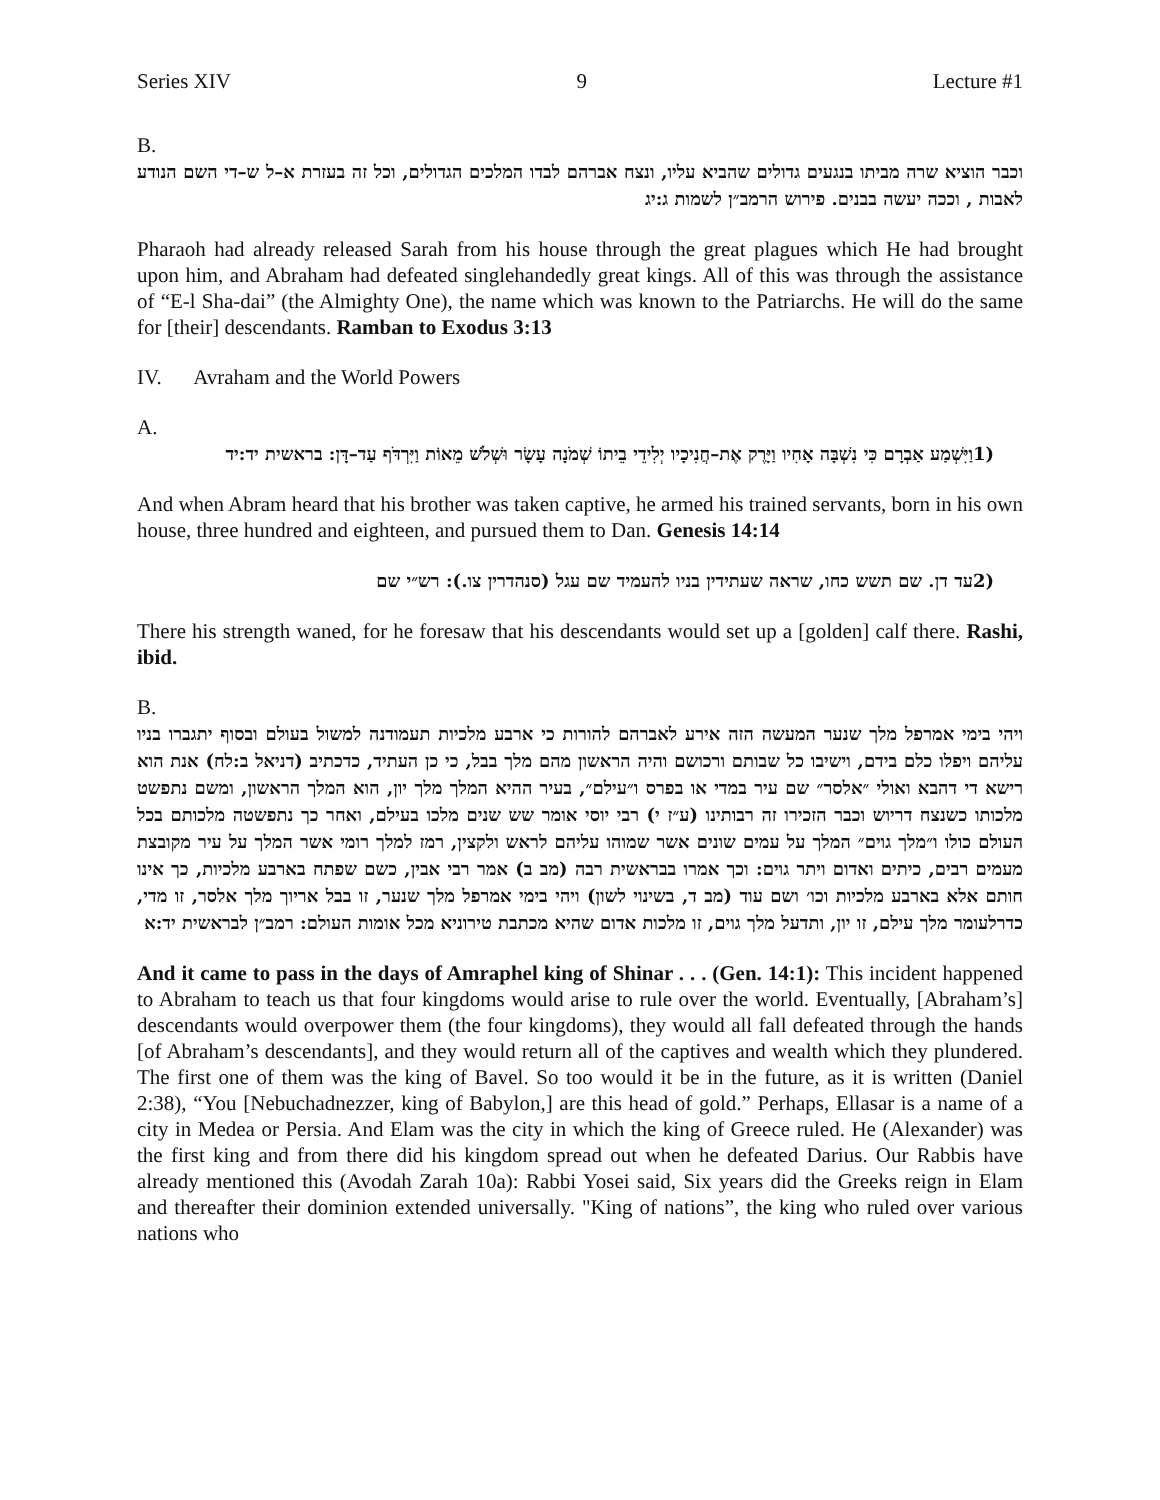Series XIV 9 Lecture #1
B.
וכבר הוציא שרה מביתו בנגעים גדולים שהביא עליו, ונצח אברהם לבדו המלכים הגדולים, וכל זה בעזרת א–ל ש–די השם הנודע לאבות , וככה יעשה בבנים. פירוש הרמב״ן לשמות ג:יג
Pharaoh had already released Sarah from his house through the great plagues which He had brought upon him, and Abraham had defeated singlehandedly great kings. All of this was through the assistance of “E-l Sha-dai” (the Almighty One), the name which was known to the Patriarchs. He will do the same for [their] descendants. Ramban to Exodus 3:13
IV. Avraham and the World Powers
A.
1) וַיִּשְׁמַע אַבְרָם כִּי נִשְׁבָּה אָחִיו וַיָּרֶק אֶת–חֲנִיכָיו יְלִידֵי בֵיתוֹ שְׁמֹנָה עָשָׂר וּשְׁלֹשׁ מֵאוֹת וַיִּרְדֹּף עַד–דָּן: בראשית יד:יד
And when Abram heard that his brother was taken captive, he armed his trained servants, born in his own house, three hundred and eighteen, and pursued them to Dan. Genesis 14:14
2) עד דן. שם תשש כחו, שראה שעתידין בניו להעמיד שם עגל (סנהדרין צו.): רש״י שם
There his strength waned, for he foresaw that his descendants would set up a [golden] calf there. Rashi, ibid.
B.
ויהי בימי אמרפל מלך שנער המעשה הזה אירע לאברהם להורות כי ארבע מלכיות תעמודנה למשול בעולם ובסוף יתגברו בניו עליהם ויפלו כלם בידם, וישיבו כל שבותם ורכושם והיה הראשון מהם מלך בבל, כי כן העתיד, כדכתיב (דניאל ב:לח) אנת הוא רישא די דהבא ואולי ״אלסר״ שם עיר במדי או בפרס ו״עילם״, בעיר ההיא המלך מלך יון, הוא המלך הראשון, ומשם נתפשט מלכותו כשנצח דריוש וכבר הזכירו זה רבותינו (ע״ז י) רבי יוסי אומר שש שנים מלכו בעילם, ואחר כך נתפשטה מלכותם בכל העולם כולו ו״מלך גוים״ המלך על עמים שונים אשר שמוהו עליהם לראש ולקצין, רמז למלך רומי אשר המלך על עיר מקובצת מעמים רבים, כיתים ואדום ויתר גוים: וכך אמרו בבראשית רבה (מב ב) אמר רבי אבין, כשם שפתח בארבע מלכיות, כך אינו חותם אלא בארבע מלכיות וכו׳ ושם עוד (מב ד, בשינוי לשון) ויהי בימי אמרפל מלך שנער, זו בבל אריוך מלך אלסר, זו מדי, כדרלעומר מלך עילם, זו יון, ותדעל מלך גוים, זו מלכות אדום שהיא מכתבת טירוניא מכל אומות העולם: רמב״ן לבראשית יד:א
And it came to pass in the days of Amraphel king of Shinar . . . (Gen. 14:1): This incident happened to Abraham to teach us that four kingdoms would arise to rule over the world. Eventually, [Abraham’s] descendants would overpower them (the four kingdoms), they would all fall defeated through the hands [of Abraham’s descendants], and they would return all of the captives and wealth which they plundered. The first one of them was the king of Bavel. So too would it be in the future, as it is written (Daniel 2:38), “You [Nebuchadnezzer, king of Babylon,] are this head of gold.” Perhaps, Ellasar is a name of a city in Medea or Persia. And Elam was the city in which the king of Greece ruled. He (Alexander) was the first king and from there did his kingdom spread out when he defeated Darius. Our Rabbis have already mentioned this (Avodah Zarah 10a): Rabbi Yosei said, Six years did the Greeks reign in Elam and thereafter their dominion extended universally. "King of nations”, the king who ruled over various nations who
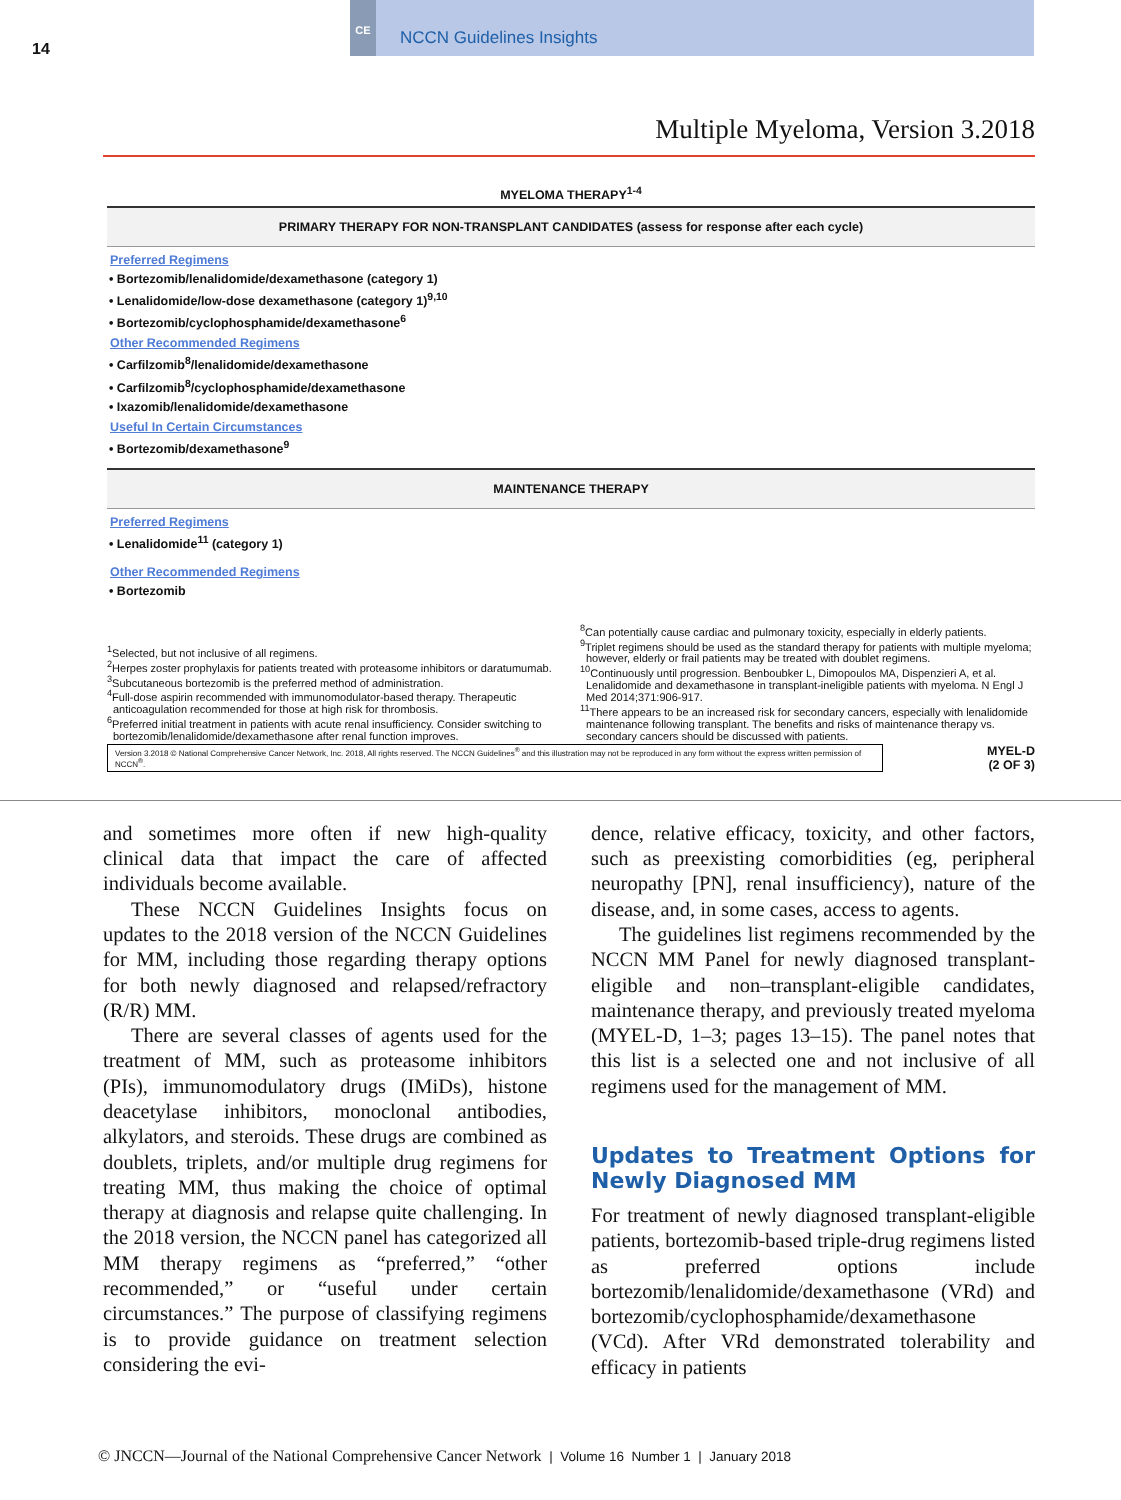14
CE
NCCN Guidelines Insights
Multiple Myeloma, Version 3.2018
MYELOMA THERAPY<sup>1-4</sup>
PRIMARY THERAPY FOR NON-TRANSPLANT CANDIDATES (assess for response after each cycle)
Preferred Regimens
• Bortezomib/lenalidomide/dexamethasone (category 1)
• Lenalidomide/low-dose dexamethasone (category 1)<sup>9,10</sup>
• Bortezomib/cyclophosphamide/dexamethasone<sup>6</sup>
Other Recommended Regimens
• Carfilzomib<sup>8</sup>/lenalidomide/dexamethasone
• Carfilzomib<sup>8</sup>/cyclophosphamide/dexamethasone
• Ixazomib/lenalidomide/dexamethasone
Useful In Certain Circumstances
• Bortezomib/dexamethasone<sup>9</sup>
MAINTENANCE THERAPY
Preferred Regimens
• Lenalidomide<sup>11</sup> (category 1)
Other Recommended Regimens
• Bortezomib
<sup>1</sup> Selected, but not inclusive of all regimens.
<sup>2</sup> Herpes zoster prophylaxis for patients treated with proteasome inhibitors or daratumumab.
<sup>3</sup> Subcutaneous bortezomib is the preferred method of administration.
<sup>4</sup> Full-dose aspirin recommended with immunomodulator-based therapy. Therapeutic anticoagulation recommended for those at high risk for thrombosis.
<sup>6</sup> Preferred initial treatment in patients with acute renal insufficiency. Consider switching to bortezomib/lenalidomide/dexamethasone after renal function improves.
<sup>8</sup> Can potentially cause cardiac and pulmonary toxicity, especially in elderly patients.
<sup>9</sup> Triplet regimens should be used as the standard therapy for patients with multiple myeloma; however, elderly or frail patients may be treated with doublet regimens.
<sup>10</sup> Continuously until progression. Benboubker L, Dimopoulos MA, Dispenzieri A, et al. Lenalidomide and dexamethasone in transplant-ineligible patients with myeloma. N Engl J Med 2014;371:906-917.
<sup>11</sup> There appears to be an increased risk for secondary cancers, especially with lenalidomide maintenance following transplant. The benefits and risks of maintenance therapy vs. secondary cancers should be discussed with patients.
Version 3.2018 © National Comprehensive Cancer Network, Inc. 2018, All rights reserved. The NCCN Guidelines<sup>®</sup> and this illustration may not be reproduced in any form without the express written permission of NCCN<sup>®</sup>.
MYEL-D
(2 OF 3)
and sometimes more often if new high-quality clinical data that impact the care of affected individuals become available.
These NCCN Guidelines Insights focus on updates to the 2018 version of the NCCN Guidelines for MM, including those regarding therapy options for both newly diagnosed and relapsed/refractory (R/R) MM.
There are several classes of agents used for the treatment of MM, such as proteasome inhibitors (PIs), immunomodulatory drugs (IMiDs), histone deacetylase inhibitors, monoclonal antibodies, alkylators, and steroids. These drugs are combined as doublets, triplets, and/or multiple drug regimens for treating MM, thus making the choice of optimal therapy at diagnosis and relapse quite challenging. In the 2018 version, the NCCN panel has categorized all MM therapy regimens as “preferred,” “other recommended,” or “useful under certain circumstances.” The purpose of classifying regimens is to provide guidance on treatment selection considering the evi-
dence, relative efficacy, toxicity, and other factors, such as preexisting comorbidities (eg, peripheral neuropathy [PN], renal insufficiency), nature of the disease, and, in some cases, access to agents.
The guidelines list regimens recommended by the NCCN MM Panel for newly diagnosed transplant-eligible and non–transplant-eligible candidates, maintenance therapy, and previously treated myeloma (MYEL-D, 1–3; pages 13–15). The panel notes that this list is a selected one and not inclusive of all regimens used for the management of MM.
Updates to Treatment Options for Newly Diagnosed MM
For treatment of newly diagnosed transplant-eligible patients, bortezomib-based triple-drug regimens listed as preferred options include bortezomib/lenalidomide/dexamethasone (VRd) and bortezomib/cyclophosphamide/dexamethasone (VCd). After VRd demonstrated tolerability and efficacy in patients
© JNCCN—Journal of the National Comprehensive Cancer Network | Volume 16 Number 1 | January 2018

+++++

When a line of the entries above contains the word "dose", include it in a tally, then give that tally alone.

* [SOLUTION]: 2